# Two classes of infinite duration games

During this talk, I discuss two classes of infinite duration games that are related to each other. I give an overview of the main questions and results, recent developments, and also a bit of the underlying techniques. I devote special attention to the zero-sum case (i.e. when there are only two players and they have completely opposite interests).

I consider games that are played on a state space (think of positions) by a number of players. At time period 1, the play of the game is in an initial state, where each player has to choose an action from a given action set. These choices are made simultaneously and independently. Then, according to a probability distribution that depends on the chosen actions and the state, the play moves to a new state. At time period 2, in the new state, the players choose actions again, and so on. This is repeated infinitely long.

In the first class of games, the players receive an instantaneous reward at every time period, as a function of the actions and the current state at that time period. Each player's goal is then to maximize his/her long-term average reward.

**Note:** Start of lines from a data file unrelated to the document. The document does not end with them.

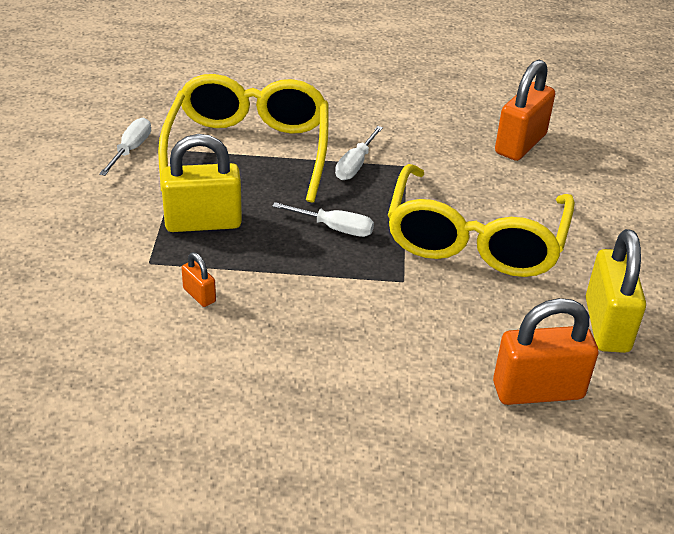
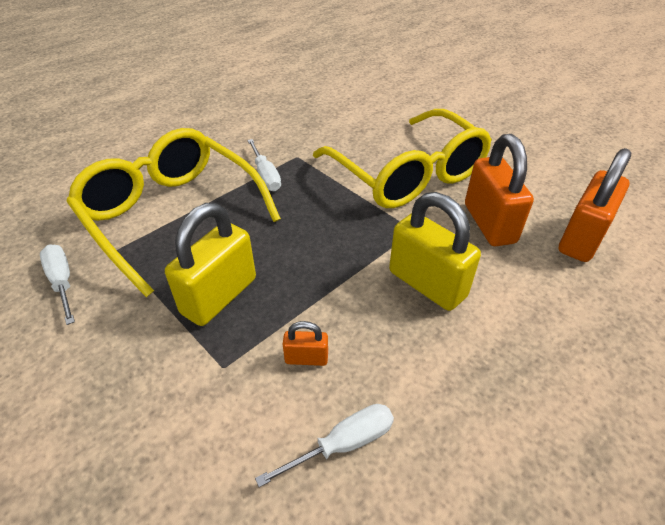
camera: 45 degrees left, 5 degrees up
(334, 228) = (319, 227): white screwdriver -> white screwdriver (343, 444)
(520, 144) = (339, 104): orange padlock -> orange padlock (489, 223)
(607, 325) = (541, 174): yellow padlock -> yellow padlock (427, 284)

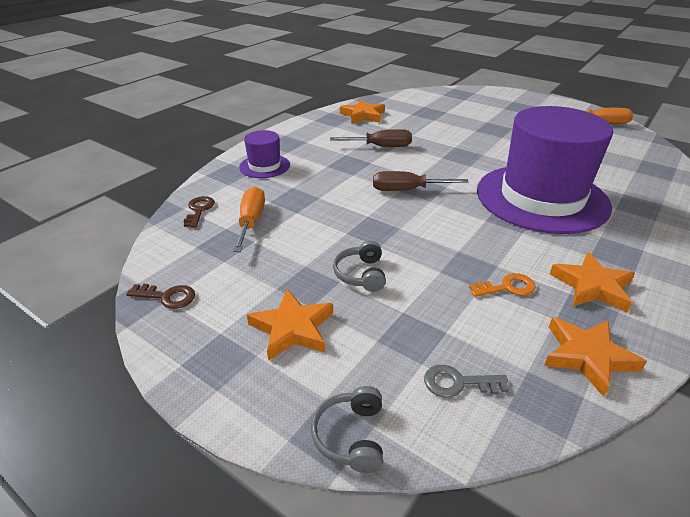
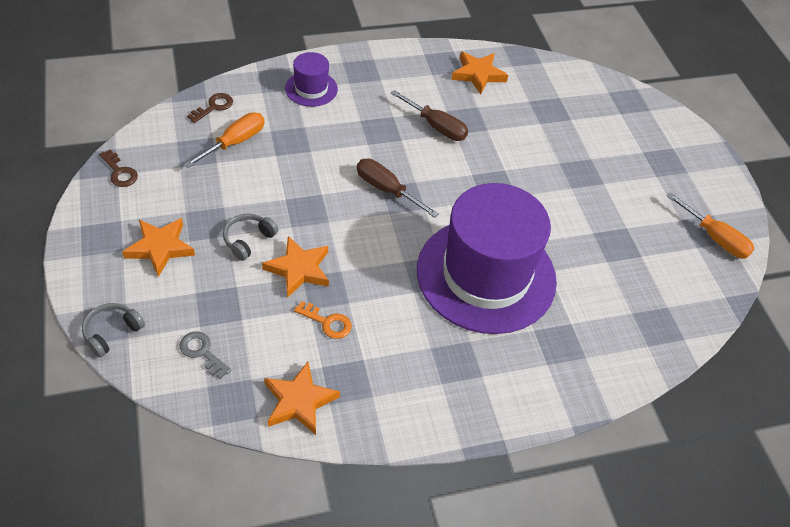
camera: 35 degrees right, 15 degrees up
(592, 286) = (387, 367): orange star -> orange star (299, 269)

In the second class of games, it is assumed that in every state, only one player has more than one action (the interpretation is that this player controls the state). But the evaluation of the play is very general, that is, each player is given a payoff function that assigns a real number to each infinite sequence of states and actions that can arise by playing the game. Then, his/her goal is to maximize this payoff function.

During this talk, we are mainly interested in the following solution concepts: (approximately) optimal strategies in the zero-sum case, and (approximate) Nash or subgame-perfect equilibria in the general case (so the non-zero-sum case).